- _Work required_: Transcribe exactly the lines that fall between the one holding "Ariel space telescope." and the one holding "# Clone the repository", inclusive, from the entries below.

- _Data for processing_:

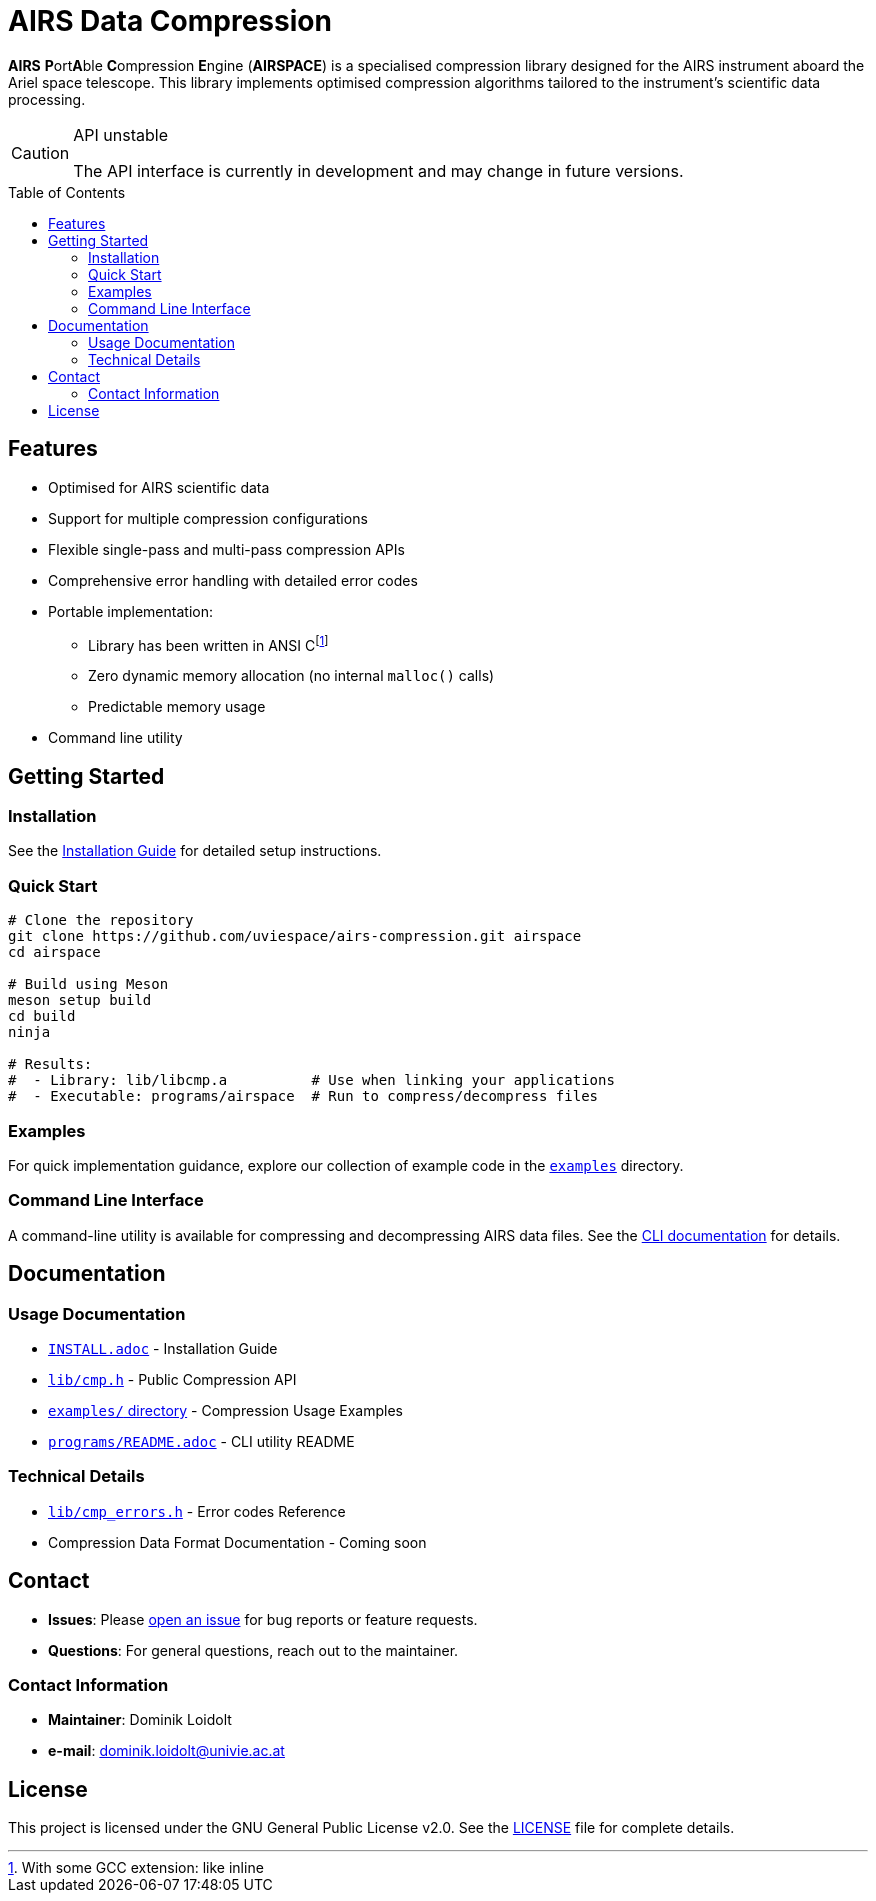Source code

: ifdef::env-github[]
:tip-caption: :bulb:
:note-caption: :information_source:
:important-caption: :heavy_exclamation_mark:
:caution-caption: :warning:
:warning-caption: :warning:
endif::[]

= AIRS Data Compression
:toc: macro

*AIRS* **P**ort**A**ble **C**ompression **E**ngine (*AIRSPACE*) is a
specialised compression library designed for the AIRS instrument aboard the
Ariel space telescope.
This library implements optimised compression algorithms tailored to the
instrument's scientific data processing.

[CAUTION]
.API unstable
====
The API interface is currently in development and may change in future versions.
====

toc::[]

== Features
* Optimised for AIRS scientific data
* Support for multiple compression configurations
* Flexible single-pass and multi-pass compression APIs
* Comprehensive error handling with detailed error codes
* Portable implementation:
** Library has been written in ANSI C{empty}footnote:[With some GCC extension: like inline]
** Zero dynamic memory allocation (no internal `malloc()` calls)
** Predictable memory usage
* Command line utility

== Getting Started

=== Installation
See the xref:INSTALL.adoc[Installation Guide] for detailed setup instructions.

=== Quick Start
[source,bash]
----
# Clone the repository
git clone https://github.com/uviespace/airs-compression.git airspace
cd airspace

# Build using Meson
meson setup build
cd build
ninja

# Results:
#  - Library: lib/libcmp.a          # Use when linking your applications
#  - Executable: programs/airspace  # Run to compress/decompress files
----

=== Examples
For quick implementation guidance, explore our collection of example code in
the link:examples/[`examples`] directory.

=== Command Line Interface
A command-line utility is available for compressing and decompressing AIRS data files.
See the xref:programs/README.adoc[CLI documentation] for details.

== Documentation

=== Usage Documentation
* xref:INSTALL.adoc[`INSTALL.adoc`] - Installation Guide
* link:lib/cmp.h[`lib/cmp.h`] - Public Compression API
* link:examples/[`examples/` directory] - Compression Usage Examples
* xref:programs/README.adoc[`programs/README.adoc`] - CLI utility README

=== Technical Details
* link:lib/cmp_errors.h[`lib/cmp_errors.h`] - Error codes Reference
* Compression Data Format Documentation - Coming soon

== Contact
* *Issues*: Please link:https://github.com/uviespace/airs-compression/issues/new[open an issue]
	for bug reports or feature requests.
* *Questions*: For general questions, reach out to the maintainer.

=== Contact Information
* *Maintainer*: Dominik Loidolt
* *e-mail*: mailto:dominik.loidolt@univie.ac.at[,Question about AIRS Data Compression]

== License
This project is licensed under the GNU General Public License v2.0. See the
link:LICENSE[] file for complete details.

- _Result for this task_:
Ariel space telescope.
This library implements optimised compression algorithms tailored to the
instrument's scientific data processing.

[CAUTION]
.API unstable
====
The API interface is currently in development and may change in future versions.
====

toc::[]

== Features
* Optimised for AIRS scientific data
* Support for multiple compression configurations
* Flexible single-pass and multi-pass compression APIs
* Comprehensive error handling with detailed error codes
* Portable implementation:
** Library has been written in ANSI C{empty}footnote:[With some GCC extension: like inline]
** Zero dynamic memory allocation (no internal `malloc()` calls)
** Predictable memory usage
* Command line utility

== Getting Started

=== Installation
See the xref:INSTALL.adoc[Installation Guide] for detailed setup instructions.

=== Quick Start
[source,bash]
----
# Clone the repository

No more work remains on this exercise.